United Kingdom: the return of Truss and Johnson, a new thorn in Sunak's side

United Kingdom: the return of Truss and Johnson, another thorn in the side of Sunak


Rocketed with a bang from power, Boris Johnson and Liz Truss are making a remarkable comeback to the front of the British political scene, increasing the pressure on the current Prime Minister Rishi Sunak, already weakened by affairs in his government and a lasting social crisis. 

Forced out of Downing Street — the first expelled after months of scandals, and the second after just 49 days and a policy that sparked a panic in financial markets — they both emerged from their media silence this week.


If Boris Johnson had not completely disappeared from the landscape, occasionally showing his support for Ukraine and Brexit, Liz Truss had so far kept a low profile.

On Sunday, the former Prime Minister made her first public expression since her departure in October, in the form of a long column in the conservative Sunday Telegraph newspaper in which she persists and signs on her program and criticizes the fiscal policy of Rishi Sunak. .

She blames “the orthodox economic ecosystem” and “a lack of political support” for having caused her downfall and urges the Conservative Party to return to its roots by lowering taxes.

The Prime Minister and his Finance Minister Jeremy Hunt have so far ruled out this option due to the state of public finances.

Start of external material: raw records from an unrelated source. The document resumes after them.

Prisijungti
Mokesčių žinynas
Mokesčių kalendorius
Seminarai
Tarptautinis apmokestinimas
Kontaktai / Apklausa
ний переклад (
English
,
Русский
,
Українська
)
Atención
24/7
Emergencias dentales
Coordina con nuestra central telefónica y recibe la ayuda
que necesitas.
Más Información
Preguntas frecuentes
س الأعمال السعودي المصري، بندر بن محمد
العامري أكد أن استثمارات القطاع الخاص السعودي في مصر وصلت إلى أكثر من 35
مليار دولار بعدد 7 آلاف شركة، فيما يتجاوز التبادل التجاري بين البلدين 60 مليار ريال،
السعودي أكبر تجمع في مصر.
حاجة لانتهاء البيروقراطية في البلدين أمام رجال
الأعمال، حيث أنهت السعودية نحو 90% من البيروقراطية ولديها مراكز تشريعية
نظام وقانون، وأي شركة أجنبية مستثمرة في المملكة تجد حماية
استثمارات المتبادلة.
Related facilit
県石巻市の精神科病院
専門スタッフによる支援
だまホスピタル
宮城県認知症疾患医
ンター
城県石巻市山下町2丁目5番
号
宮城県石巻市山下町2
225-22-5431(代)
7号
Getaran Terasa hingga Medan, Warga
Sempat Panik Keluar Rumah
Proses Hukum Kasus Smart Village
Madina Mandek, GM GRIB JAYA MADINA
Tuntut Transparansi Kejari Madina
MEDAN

“We want to see (the taxes) drop”, but “first we must build the right foundations”, that is to say reduce inflation, defended Sunday on the BBC the Minister of Business and Energy Grant Shapps, believing that Liz Truss' approach “wasn't” the right one.

After his platform, Liz Truss, who beat Rishi Sunak last summer in the race for Downing Street , will give a television interview on Monday.

“Disastrous” policy

British political columnists see this return as a desire to weigh in on the debate among the Conservatives, a few weeks before a new budget and when Rishi Sunak is at half mast in the polls after 100 days in power.

Even if she does not criticize him by name, “it is obvious that she thinks his policies are disastrous”, writes the Sunday Telegraph in its editorial.

The government is facing massive social movements, with repeated strikes in health, transport or public services, to demand better wages while inflation is still above 10%.

Rishi Sunak is also under attack from the opposition, but also in the conservative ranks among those close to Johnson and Truss, after having had to sack the chairman of the conservative party Nadhim Zahawi for tax disputes and because he maintains his confidence in the minister of the Justice Dominic Raab, accused of harassment of his staff.

It was also this moment that Boris Johnson chose to increase his activism in favor of Ukraine, demanding that the United Kingdom deliver more weapons, including fighter jets.

In Davos In early January, in kyiv two weeks ago appearing with President Volodimir Zelensky, Johnson remains one of Ukraine's fiercest supporters in its war against Moscow. 

Visiting Washington this week where he met with Republican officials, he urged the UK government on Fox News to “get Ukrainians what they need as quickly as possible”.

“It wouldn't be not a bad thing if we give more tanks ourselves,” he insisted on Friday in a TalkTV interview with MP Nadine Dorries, one of his most loyal lieutenants.

Downing Street was forced to recall that Boris Johnson “was not acting on behalf of the British government”, recalling the practical difficulties of delivering combat aircraft.

Truss like Johnson still enjoys a lot of support among the conservatives, the pro-Johnsons accusing Rishi Sunak of having caused the downfall of their champion by resigning from his government, while some parliamentarians defend the tax cuts brought by Truss.

For the daily The Times , less than two years from the next General ctions, the “two somewhat injured predecessors (of Sunak) are waiting in the wings”.